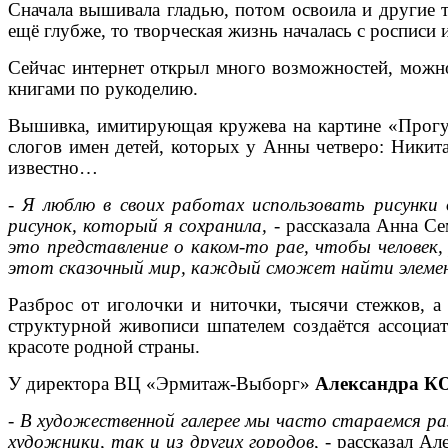
Сначала вышивала гладью, потом освоила и другие те
ещё глубже, то творческая жизнь началась с росписи
Сейчас интернет открыл много возможностей, можно 
книгами по рукоделию.
Вышивка, имитирующая кружева на картине «Прогу
слогов имен детей, которых у Анны четверо: Никита
известно…
-
Я люблю в своих работах использовать рисунки
рисунок, который я сохранила,
- рассказала Анна С
это представление о каком-то рае, чтобы человек,
этот сказочный мир, каждый сможет найти элемен
Разброс от иголочки и ниточки, тысячи стежков, а 
структурной живописи шпателем создаётся ассоциат
красоте родной страны.
У директора ВЦ «Эрмитаж-Выборг»
Александра 
-
В художественной галерее мы часто стараемся р
художники, так и из других городов
, - рассказал А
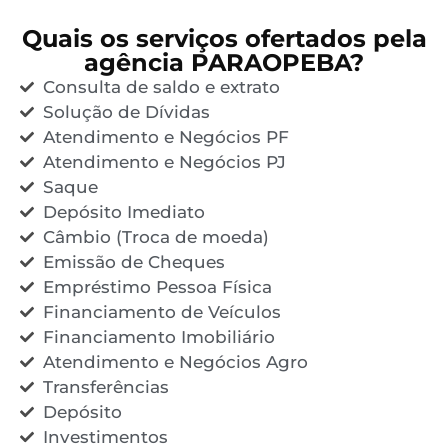
Quais os serviços ofertados pela
agência PARAOPEBA?
Consulta de saldo e extrato
Solução de Dívidas
Atendimento e Negócios PF
Atendimento e Negócios PJ
Saque
Depósito Imediato
Câmbio (Troca de moeda)
Emissão de Cheques
Empréstimo Pessoa Física
Financiamento de Veículos
Financiamento Imobiliário
Atendimento e Negócios Agro
Transferências
Depósito
Investimentos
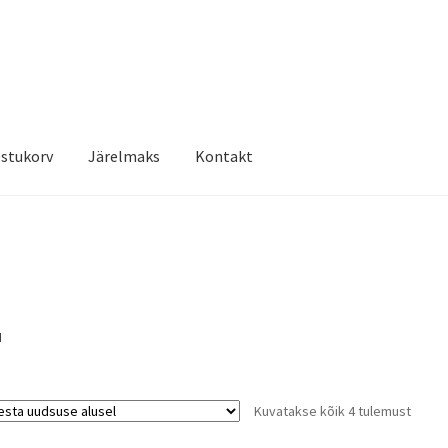
stukorv
Järelmaks
Kontakt
"
Kuvatakse kõik 4 tulemust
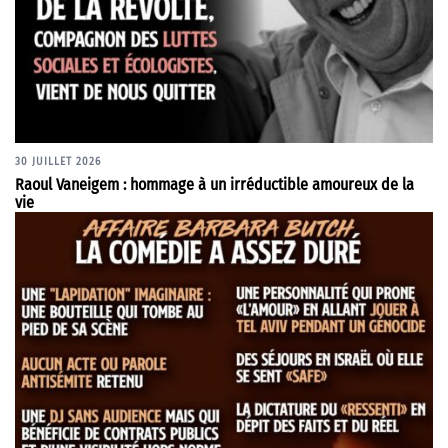
30 JUILLET 2026
Raoul Vaneigem : hommage à un irréductible amoureux de la
vie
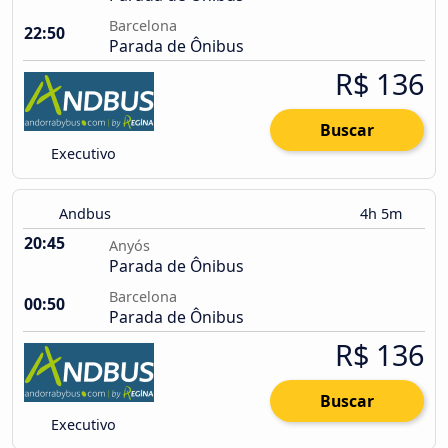
Barcelona
22:50
Parada de Ônibus
R$ 136
Buscar
Executivo
Andbus
4h 5m
20:45
Anyós
Parada de Ônibus
Barcelona
00:50
Parada de Ônibus
R$ 136
Buscar
Executivo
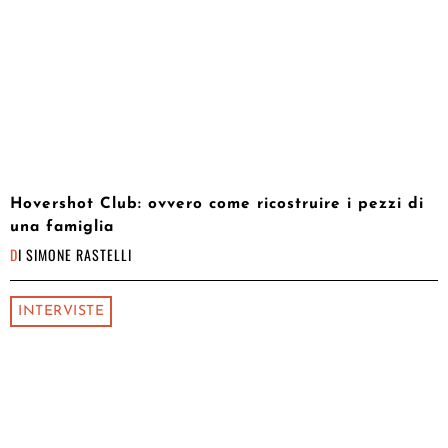
Hovershot Club: ovvero come ricostruire i pezzi di
una famiglia
DI
SIMONE RASTELLI
INTERVISTE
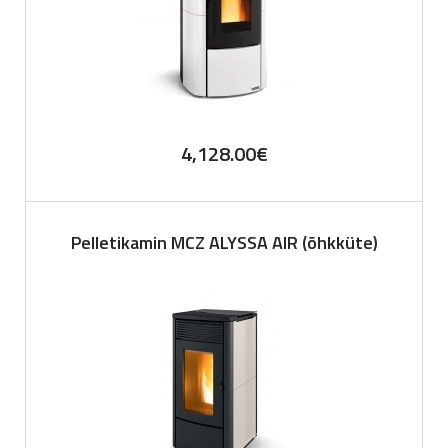
4,128.00
€
Pelletikamin MCZ ALYSSA AIR (õhkküte)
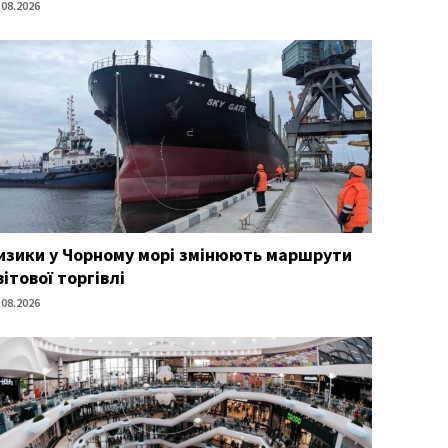
.08.2026
изики у Чорному морі змінюють маршрути
вітової торгівлі
.08.2026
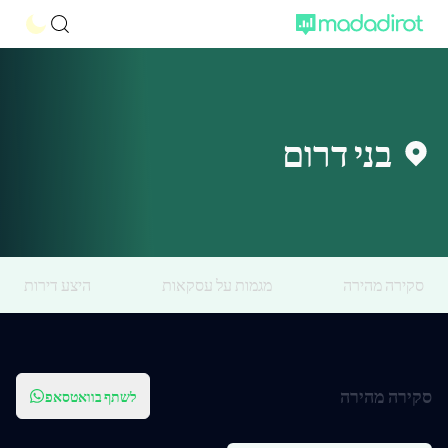
בני דרום
סקירה מהירה
מגמות על עסקאות
היצע דירות
סקירה מהירה
לשתף בוואטסאפ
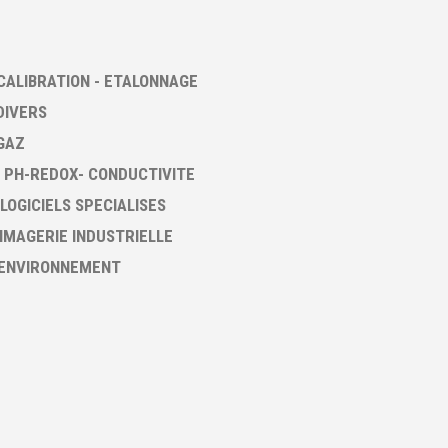
CALIBRATION - ETALONNAGE
DIVERS
GAZ
 PH-REDOX- CONDUCTIVITE
 LOGICIELS SPECIALISES
 IMAGERIE INDUSTRIELLE
 ENVIRONNEMENT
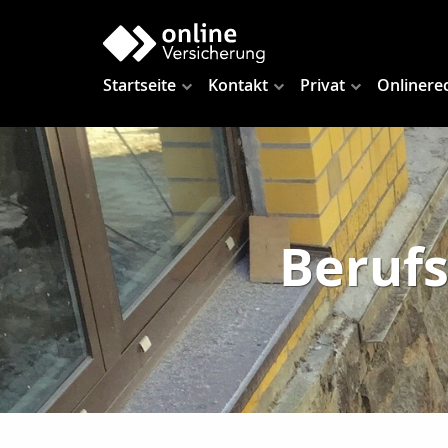
Startseite
Kontakt
Privat
Onlinere
Berufs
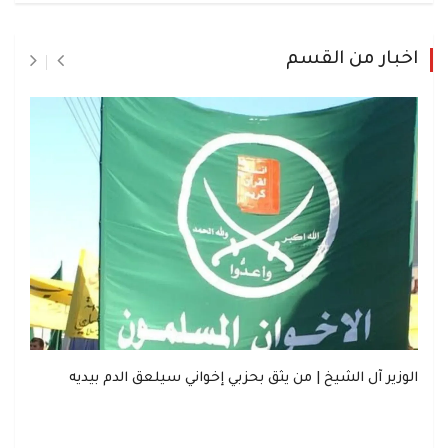
اخبار من القسم
الوزير آل الشيخ | من يثق بحزبي إخواني سيلعق الدم بيديه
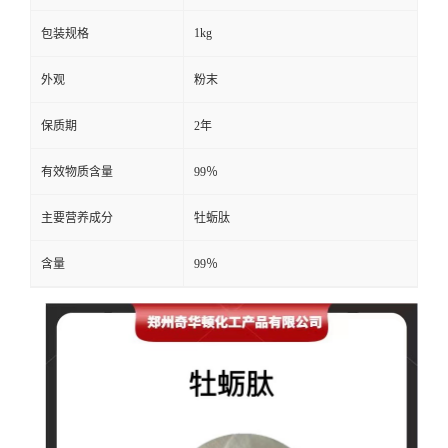
1kg
包装规格
外观
粉末
保质期
2年
有效物质含量
99％
主要营养成分
牡蛎肽
含量
99％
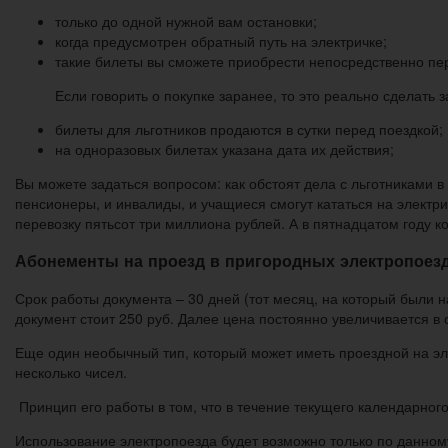
только до одной нужной вам остановки;
когда предусмотрен обратный путь на электричке;
такие билеты вы сможете приобрести непосредственно пер
Если говорить о покупке заранее, то это реально сделать з
билеты для льготников продаются в сутки перед поездкой;
на одноразовых билетах указана дата их действия;
Вы можете задаться вопросом: как обстоят дела с льготниками в
пенсионеры, и инвалиды, и учащиеся смогут кататься на электр
перевозку пятьсот три миллиона рублей. А в пятнадцатом году 
Абонементы на проезд в пригородных электропоез
Срок работы документа – 30 дней (тот месяц, на который были на
документ стоит 250 руб. Далее цена постоянно увеличивается в с
Еще один необычный тип, который может иметь проездной на эле
несколько чисел.
Принцип его работы в том, что в течение текущего календарног
Использование электропоезда будет возможно только по данном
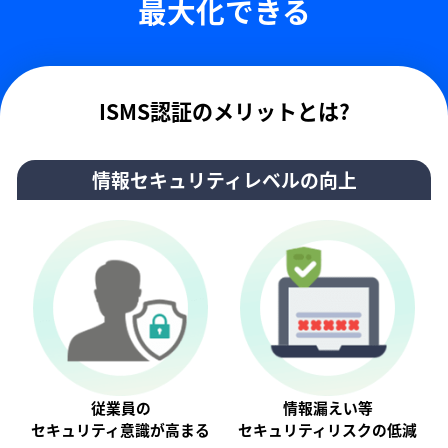
最大化できる
ISMS認証のメリットとは?
情報セキュリティレベルの向上
従業員の
情報漏えい等
セキュリティ意識が⾼まる
セキュリティリスクの低減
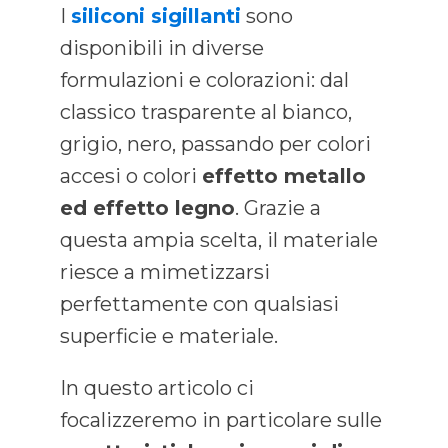
I
siliconi sigillanti
sono
disponibili in diverse
formulazioni e colorazioni: dal
classico trasparente al bianco,
grigio, nero, passando per colori
accesi o colori
effetto metallo
ed effetto legno
. Grazie a
questa ampia scelta, il materiale
riesce a mimetizzarsi
perfettamente con qualsiasi
superficie e materiale.
In questo articolo ci
focalizzeremo in particolare sulle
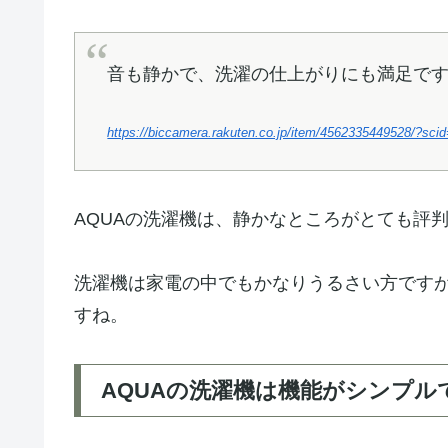
音も静かで、洗濯の仕上がりにも満足で
https://biccamera.rakuten.co.jp/item/4562335449528/?sc
AQUAの洗濯機は、静かなところがとても評
洗濯機は家電の中でもかなりうるさい方です
すね。
AQUAの洗濯機は機能がシンプル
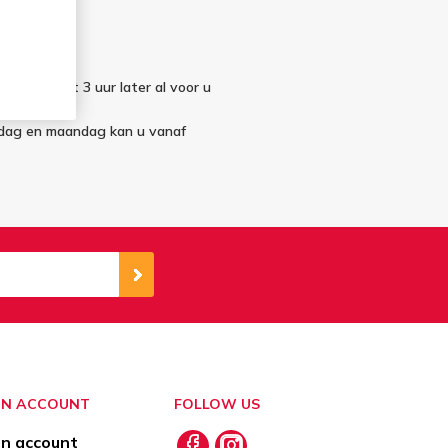
elling staat 3 uur later al voor u
ndag en maandag kan u vanaf
JN ACCOUNT
FOLLOW US
jn account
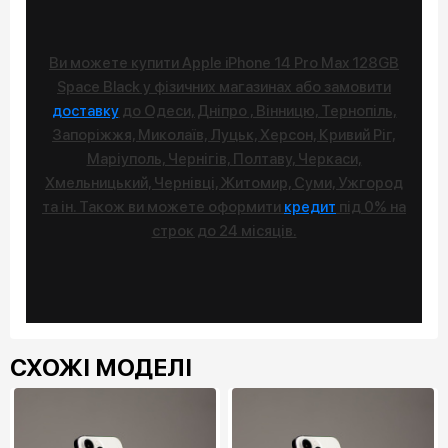
Ви можете купити Apple iPhone 14 Pro Max 128GB
Space Black у фізичних магазинах або замовити
доставку
до Одеси, Дніпро , Вінницю, Тернопіль,
Запоріжжя, Миколаїв, Луцьк, Херсон, Кривий Ріг,
Маріуполь, Чернігів, Полтаву, Черкаси,
Хмельницький, Чернівці, Житомир, Суми, Ужгород
та ін. Також ви можете оформити
кредит
під 0% на
строк до 24 місяців.
СХОЖІ МОДЕЛІ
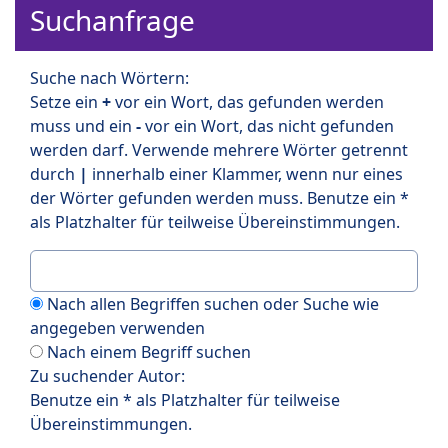
Suchanfrage
Suche nach Wörtern:
Setze ein
+
vor ein Wort, das gefunden werden
muss und ein
-
vor ein Wort, das nicht gefunden
werden darf. Verwende mehrere Wörter getrennt
durch
|
innerhalb einer Klammer, wenn nur eines
der Wörter gefunden werden muss. Benutze ein *
als Platzhalter für teilweise Übereinstimmungen.
Nach allen Begriffen suchen oder Suche wie
angegeben verwenden
Nach einem Begriff suchen
Zu suchender Autor:
Benutze ein * als Platzhalter für teilweise
Übereinstimmungen.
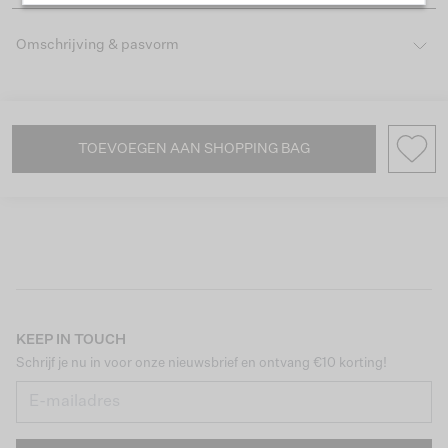
Omschrijving & pasvorm
TOEVOEGEN AAN SHOPPING BAG
KEEP IN TOUCH
Schrijf je nu in voor onze nieuwsbrief en ontvang €10 korting!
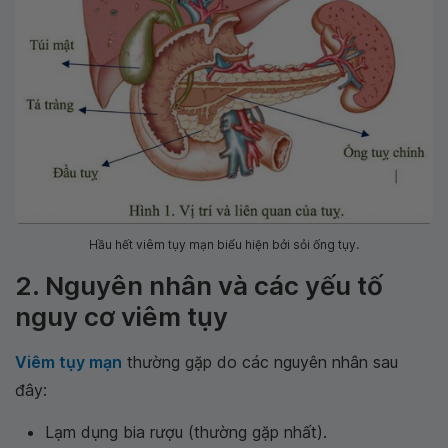
Hầu hết viêm tụy mạn biểu hiện bởi sỏi ống tụy.
2. Nguyên nhân và các yếu tố
nguy cơ viêm tụy
Viêm tụy mạn
thường gặp do các nguyên nhân sau
đây:
Lạm dụng bia rượu (thường gặp nhất).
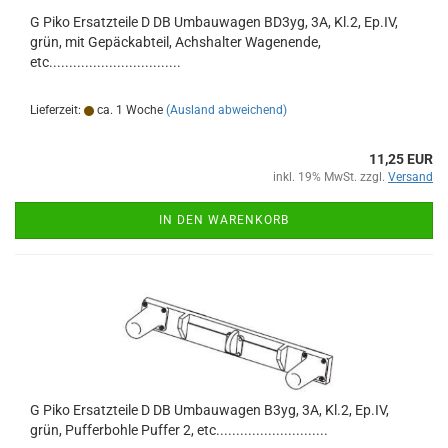
G Piko Ersatzteile D DB Umbauwagen BD3yg, 3A, Kl.2, Ep.IV,
grün, mit Gepäckabteil, Achshalter Wagenende,
etc.................................
Lieferzeit:
ca. 1 Woche
(Ausland abweichend)
11,25 EUR
inkl. 19% MwSt. zzgl.
Versand
IN DEN WARENKORB
G Piko Ersatzteile D DB Umbauwagen B3yg, 3A, Kl.2, Ep.IV,
grün, Pufferbohle Puffer 2, etc............................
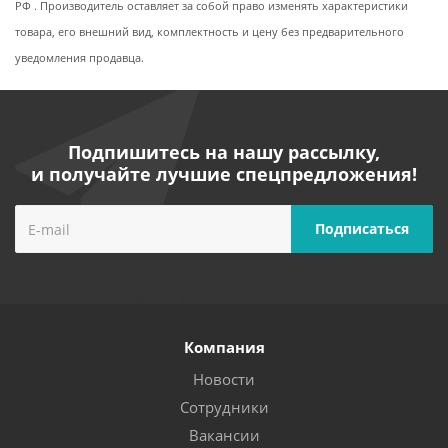
РФ . Производитель оставляет за собой право изменять характеристики
товара, его внешний вид, комплектность и цену без предварительного
уведомления продавца.
Подпишитесь на нашу рассылку,
и получайте лучшие спецпредложения!
Компания
Новости
Сотрудники
Вакансии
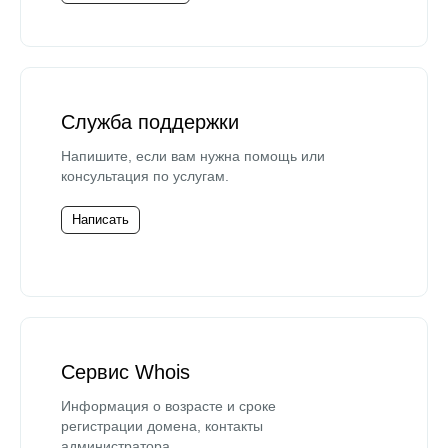
Служба поддержки
Напишите, если вам нужна помощь или
консультация по услугам.
Написать
Сервис Whois
Информация о возрасте и сроке
регистрации домена, контакты
администратора.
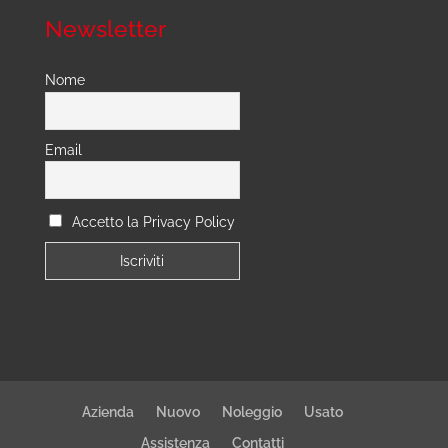
Newsletter
Nome
Email
Accetto la Privacy Policy
Azienda
Nuovo
Noleggio
Usato
Assistenza
Contatti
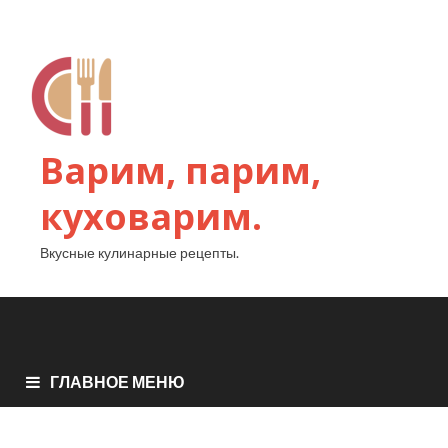
Варим, парим,
куховарим.
Вкусные кулинарные рецепты.
ГЛАВНОЕ МЕНЮ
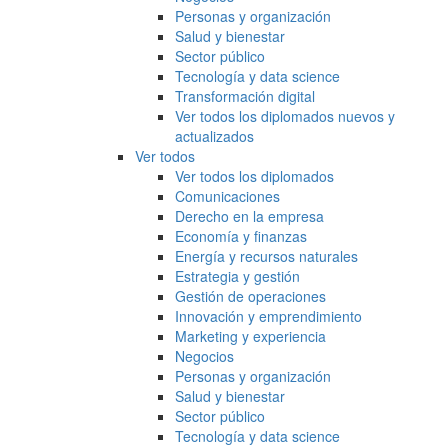
Personas y organización
Salud y bienestar
Sector público
Tecnología y data science
Transformación digital
Ver todos los diplomados nuevos y
actualizados
Ver todos
Ver todos los diplomados
Comunicaciones
Derecho en la empresa
Economía y finanzas
Energía y recursos naturales
Estrategia y gestión
Gestión de operaciones
Innovación y emprendimiento
Marketing y experiencia
Negocios
Personas y organización
Salud y bienestar
Sector público
Tecnología y data science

_Activity_. Output the complete listing exactly. Pictures stay out.

_Answer to this task_.
Сначала вышивала гладью, потом освоила и другие те
ещё глубже, то творческая жизнь началась с росписи
Сейчас интернет открыл много возможностей, можно 
книгами по рукоделию.
Вышивка, имитирующая кружева на картине «Прогу
слогов имен детей, которых у Анны четверо: Никита
известно…
-
Я люблю в своих работах использовать рисунки
рисунок, который я сохранила,
- рассказала Анна С
это представление о каком-то рае, чтобы человек,
этот сказочный мир, каждый сможет найти элемен
Разброс от иголочки и ниточки, тысячи стежков, а 
структурной живописи шпателем создаётся ассоциат
красоте родной страны.
У директора ВЦ «Эрмитаж-Выборг»
Александра 
-
В художественной галерее мы часто стараемся р
художники, так и из других городов
, - рассказал А
Quais os serviços ofertados pela
agência PARAOPEBA?
Consulta de saldo e extrato
Solução de Dívidas
Atendimento e Negócios PF
Atendimento e Negócios PJ
Saque
Depósito Imediato
Câmbio (Troca de moeda)
Emissão de Cheques
Empréstimo Pessoa Física
Financiamento de Veículos
Financiamento Imobiliário
Atendimento e Negócios Agro
Transferências
Depósito
Investimentos
stukorv
Järelmaks
Kontakt
"
Kuvatakse kõik 4 tulemust
30 JUILLET 2026
Raoul Vaneigem : hommage à un irréductible amoureux de la
vie
Barcelona
22:50
Parada de Ônibus
R$ 136
Buscar
Executivo
Andbus
4h 5m
20:45
Anyós
Parada de Ônibus
Barcelona
00:50
Parada de Ônibus
R$ 136
Buscar
Executivo
Hovershot Club: ovvero come ricostruire i pezzi di
una famiglia
DI
SIMONE RASTELLI
INTERVISTE
4,128.00
€
Pelletikamin MCZ ALYSSA AIR (õhkküte)
.08.2026
изики у Чорному морі змінюють маршрути
вітової торгівлі
.08.2026
בני דרום
סקירה מהירה
מגמות על עסקאות
היצע דירות
סקירה מהירה
לשתף בוואטסאפ
CALIBRATION - ETALONNAGE
DIVERS
GAZ
 PH-REDOX- CONDUCTIVITE
 LOGICIELS SPECIALISES
 IMAGERIE INDUSTRIELLE
 ENVIRONNEMENT
Startseite
Kontakt
Privat
Onlinere
Berufs
اخبار من القسم
الوزير آل الشيخ | من يثق بحزبي إخواني سيلعق الدم بيديه
1kg
包装规格
外观
粉末
保质期
2年
有效物质含量
99％
主要营养成分
牡蛎肽
含量
99％
только до одной нужной вам остановки;
когда предусмотрен обратный путь на электричке;
такие билеты вы сможете приобрести непосредственно пер
Если говорить о покупке заранее, то это реально сделать з
билеты для льготников продаются в сутки перед поездкой;
на одноразовых билетах указана дата их действия;
Вы можете задаться вопросом: как обстоят дела с льготниками в
пенсионеры, и инвалиды, и учащиеся смогут кататься на электр
перевозку пятьсот три миллиона рублей. А в пятнадцатом году 
Абонементы на проезд в пригородных электропоез
Срок работы документа – 30 дней (тот месяц, на который были на
документ стоит 250 руб. Далее цена постоянно увеличивается в с
Еще один необычный тип, который может иметь проездной на эле
несколько чисел.
Принцип его работы в том, что в течение текущего календарног
Использование электропоезда будет возможно только по данном
最大化できる
ISMS認証のメリットとは?
情報セキュリティレベルの向上
従業員の
情報漏えい等
セキュリティ意識が⾼まる
セキュリティリスクの低減
I
siliconi sigillanti
sono
disponibili in diverse
formulazioni e colorazioni: dal
classico trasparente al bianco,
grigio, nero, passando per colori
accesi o colori
effetto metallo
ed effetto legno
. Grazie a
questa ampia scelta, il materiale
riesce a mimetizzarsi
perfettamente con qualsiasi
superficie e materiale.
In questo articolo ci
focalizzeremo in particolare sulle
音も静かで、洗濯の仕上がりにも満足で
https://biccamera.rakuten.co.jp/item/4562335449528/?sc
AQUAの洗濯機は、静かなところがとても評
洗濯機は家電の中でもかなりうるさい方です
すね。
AQUAの洗濯機は機能がシンプル
elling staat 3 uur later al voor u
ndag en maandag kan u vanaf
JN ACCOUNT
FOLLOW US
jn account
Ви можете купити Apple iPhone 14 Pro Max 128GB
Space Black у фізичних магазинах або замовити
доставку
до Одеси, Дніпро , Вінницю, Тернопіль,
Запоріжжя, Миколаїв, Луцьк, Херсон, Кривий Ріг,
Маріуполь, Чернігів, Полтаву, Черкаси,
Хмельницький, Чернівці, Житомир, Суми, Ужгород
та ін. Також ви можете оформити
кредит
під 0% на
строк до 24 місяців.
СХОЖІ МОДЕЛІ
Suchanfrage
Suche nach Wörtern:
Setze ein
+
vor ein Wort, das gefunden werden
muss und ein
-
vor ein Wort, das nicht gefunden
werden darf. Verwende mehrere Wörter getrennt
durch
|
innerhalb einer Klammer, wenn nur eines
der Wörter gefunden werden muss. Benutze ein *
als Platzhalter für teilweise Übereinstimmungen.
Nach allen Begriffen suchen oder Suche wie
angegeben verwenden
Nach einem Begriff suchen
Zu suchender Autor:
Benutze ein * als Platzhalter für teilweise
Übereinstimmungen.
Omschrijving & pasvorm
TOEVOEGEN AAN SHOPPING BAG
KEEP IN TOUCH
Schrijf je nu in voor onze nieuwsbrief en ontvang €10 korting!
Hầu hết viêm tụy mạn biểu hiện bởi sỏi ống tụy.
2. Nguyên nhân và các yếu tố
nguy cơ viêm tụy
Viêm tụy mạn
thường gặp do các nguyên nhân sau
đây:
Lạm dụng bia rượu (thường gặp nhất).
G Piko Ersatzteile D DB Umbauwagen BD3yg, 3A, Kl.2, Ep.IV,
grün, mit Gepäckabteil, Achshalter Wagenende,
etc.................................
Lieferzeit:
ca. 1 Woche
(Ausland abweichend)
11,25 EUR
inkl. 19% MwSt. zzgl.
Versand
IN DEN WARENKORB
G Piko Ersatzteile D DB Umbauwagen B3yg, 3A, Kl.2, Ep.IV,
grün, Pufferbohle Puffer 2, etc............................
РФ . Производитель оставляет за собой право изменять характеристики
товара, его внешний вид, комплектность и цену без предварительного
уведомления продавца.
Подпишитесь на нашу рассылку,
и получайте лучшие спецпредложения!
Компания
Новости
Сотрудники
Вакансии
Служба поддержки
Напишите, если вам нужна помощь или
консультация по услугам.
Написать
Сервис Whois
Информация о возрасте и сроке
регистрации домена, контакты
администратора.
Newsletter
Nome
Email
Accetto la Privacy Policy
Azienda
Nuovo
Noleggio
Usato
Assistenza
Contatti
Варим, парим,
куховарим.
Вкусные кулинарные рецепты.
ГЛАВНОЕ МЕНЮ
Personas y organización
Salud y bienestar
Sector público
Tecnología y data science
Transformación digital
Ver todos los diplomados nuevos y
actualizados
Ver todos
Ver todos los diplomados
Comunicaciones
Derecho en la empresa
Economía y finanzas
Energía y recursos naturales
Estrategia y gestión
Gestión de operaciones
Innovación y emprendimiento
Marketing y experiencia
Negocios
Personas y organización
Salud y bienestar
Sector público
Tecnología y data science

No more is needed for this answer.